The downside is a permanent stake could go to zero if Hive fails long term. But a permanent stake should create more incentive than HP which can be powered down, and users cut and run.

I have a feeling you would probably never see the overall % of PHP be higher than HP. People want the safety net to cut and run. But it would be interesting to see if and a how an addition of PHP would act in real life.

It will be an interesting experiment. You will have a very hard time convincing developers to implement the features. Tings like SMTs could bring a lot more into the ecosystem and a large part of the SMT development was already complete.

That could be true. But there seems to be incentive to burn Hive, and for PeakD to implement functions such as adding @null as a beneficiary, or burning Hive as part of promoting a post.

The problem I see is the incentive for the user to part with the value of the Hive token being burned. I think Hive could transfer that value, rather than destroy the value. It’s a win-win.

Also, PHP permanent staking is just one example. I’m sure with SMTs and Hive Engine tokens, other ideas of value transfer could be implemented: when you burn Hive you receive this token. Still seems to be a better value proposition than simply destroying value to increase value of remaining tokens.

Thanks for the feedback and likes!

Exactly. It's Hive being powered up, but permanently. Permanent staking.

Although, @yintercept did bring up a good point, it’s only as permanent as selling your account unless you program it in a way that you cannot do so.

If we reset the master password to the account, I believe that changes all of the public key/private key pairs of your other keys such as posting, active, owner, memo.
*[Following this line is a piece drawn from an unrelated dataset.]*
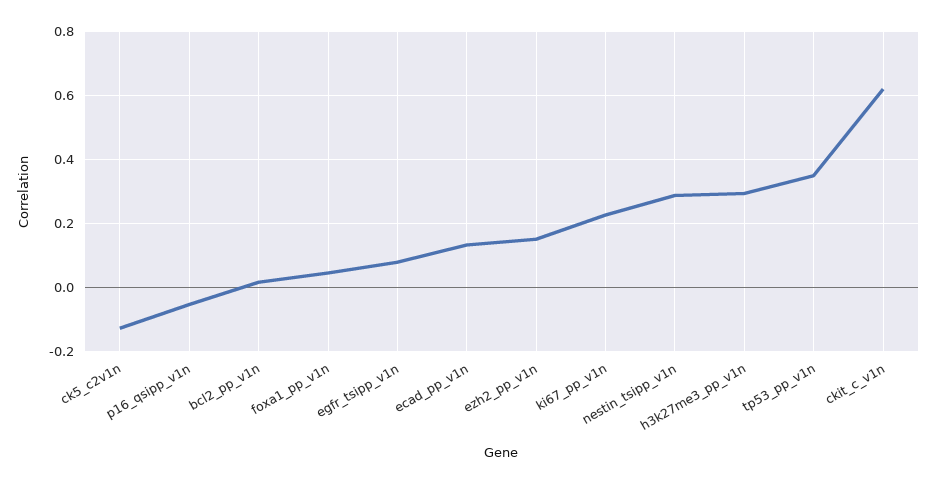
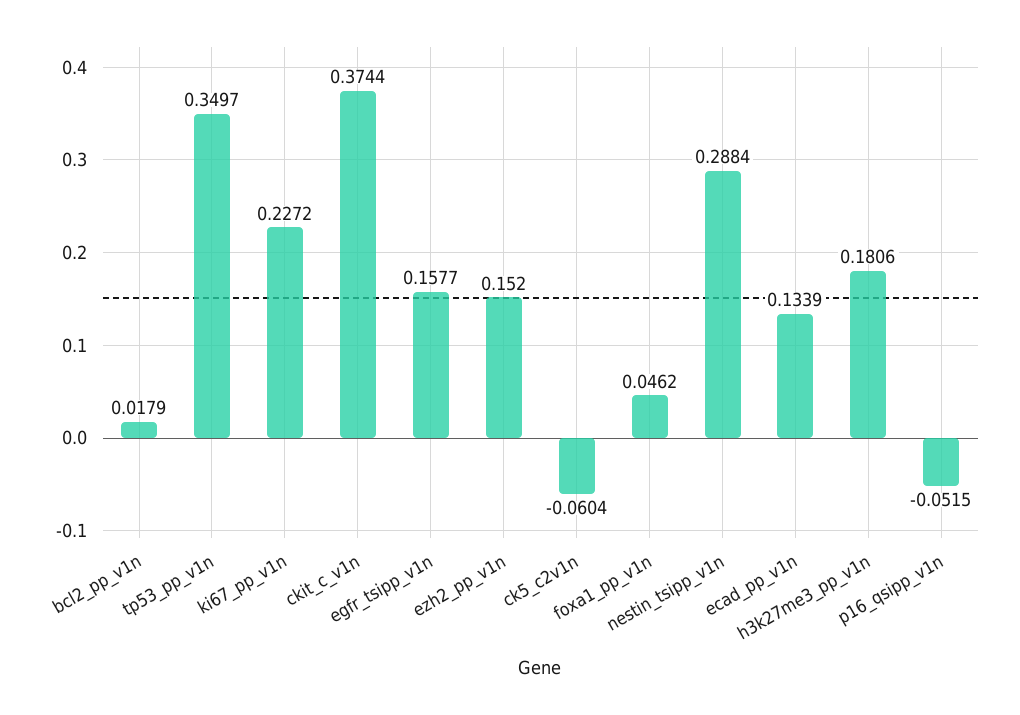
ck5_c2v1n: -0.12 -> -0.0604
egfr_tsipp_v1n: 0.08 -> 0.1577
h3k27me3_pp_v1n: 0.3 -> 0.1806
ckit_c_v1n: 0.62 -> 0.3744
So, I wonder if it can be created in a way where you also have a burn key? If you reset the master password, it would destroy the public/private key pair of the burn key.

People sometimes change their passwords for security reasons.
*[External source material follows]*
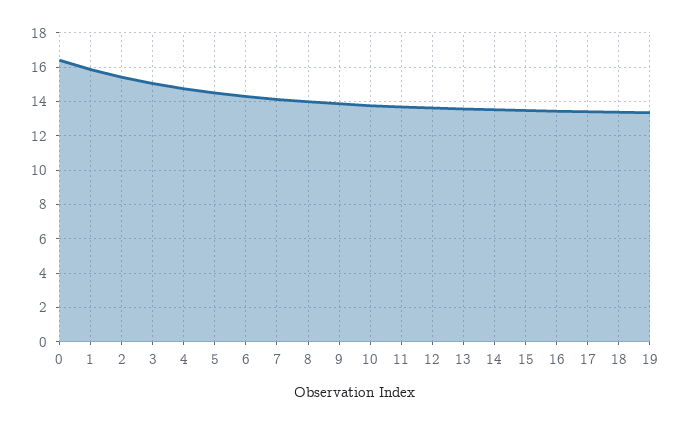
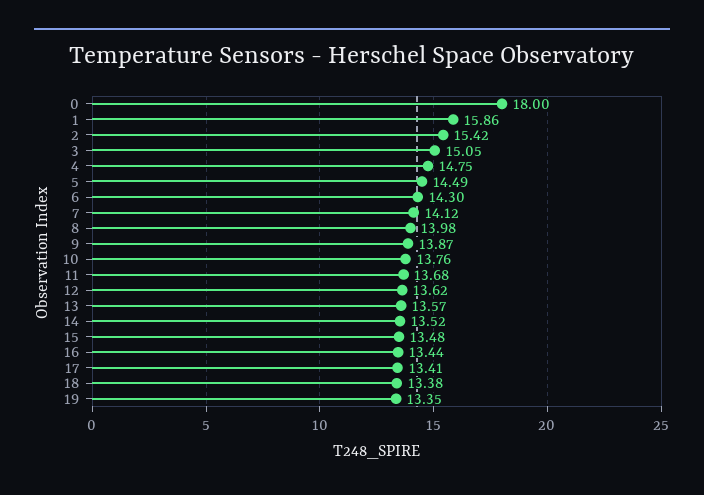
0: 16.5 -> 18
For example, I changed the passwords for both my HIVE and SteemIt account after the Justin Sun fiasco.

I change my passwords anytime I feel that my password vault may have been compromised.
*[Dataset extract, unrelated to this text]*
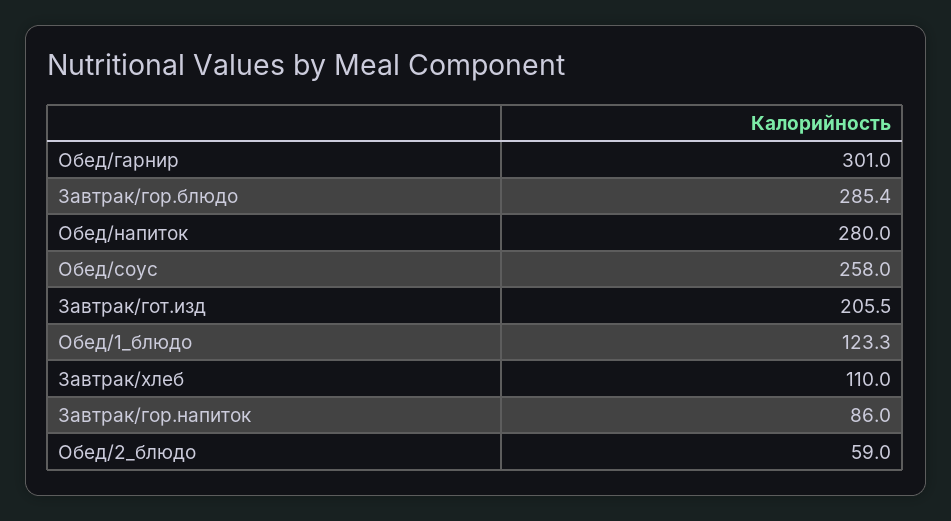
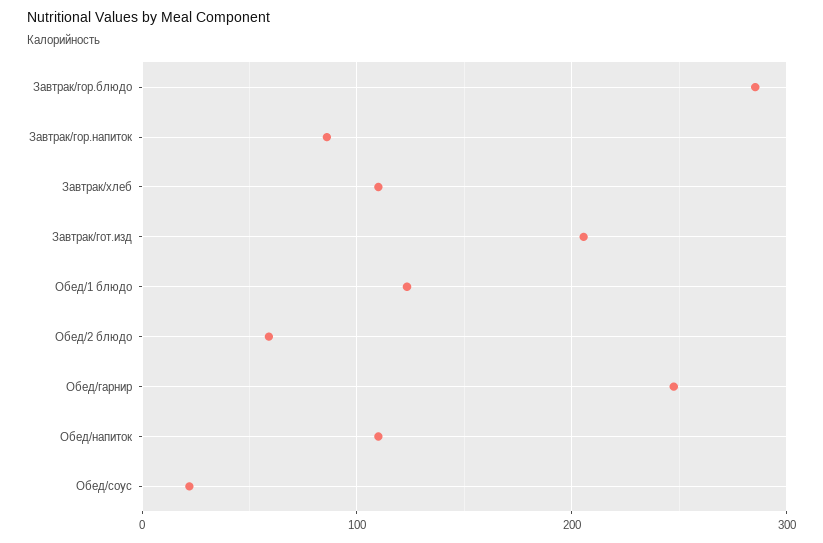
Обед/гарнир: 301 -> 250
Обед/напиток: 280 -> 110
Обед/соус: 258 -> 20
I would see any system that destroyed money in my account for engaging in routine security to be problematic.

BTW, if I sold my account; I would do so by simply giving the buyer the master keys along with the promise that I would never use the account again. When Ned sold out to Justin he did so simply by handing Justin the keys to the kingdom.

That is a flaw. If you had to change the PoW for security reasons, it would destroy access to the PHP. Hmmm. So that would probably not be a way to implement it.

I’m pretty sure though that anyone who receives a purchased account would change the master password. If you are storing value in the account, you’re not going to just trust they’ll never use it again. The only secure way would be changing the master pw.

That would be problematic if you destroyed the value simply by changing for security reasons.

Is there any more incentive to sell an account with permanent staking vs selling an account today loaded with HP or liquid Hive?

Quite frankly, I think that the ability to sell accounts is a good thing.

While individuals would prefer to power down and sell their accounts. Businesses are prone to think of their social media accounts as assets that they buy and sell as assets.

So, lets think about the entrepreneur Bob who likes to provide examples. He owns the company Example Inc which provides examples on domains like example.com, example.org, etc. Bob decides to hawk examples on Hive with the account @example .

When Bob decides to retire, he is likely to sell Example with all of its assets including example.com and the Hive account @example.

Okay, so maybe example.com is not a good example.

The basic point is that businesses tend to develop their social media accounts as assets. Business leaders buy and sell assets on a regular basis. This is what businesses do.

It seems to me that the HIVE community should encourage businesses to think of their account as an asset that they could buy and sell.

Quite frankly, I think that businesses would be more likely to buy HIVE and start using it as a currency than individuals.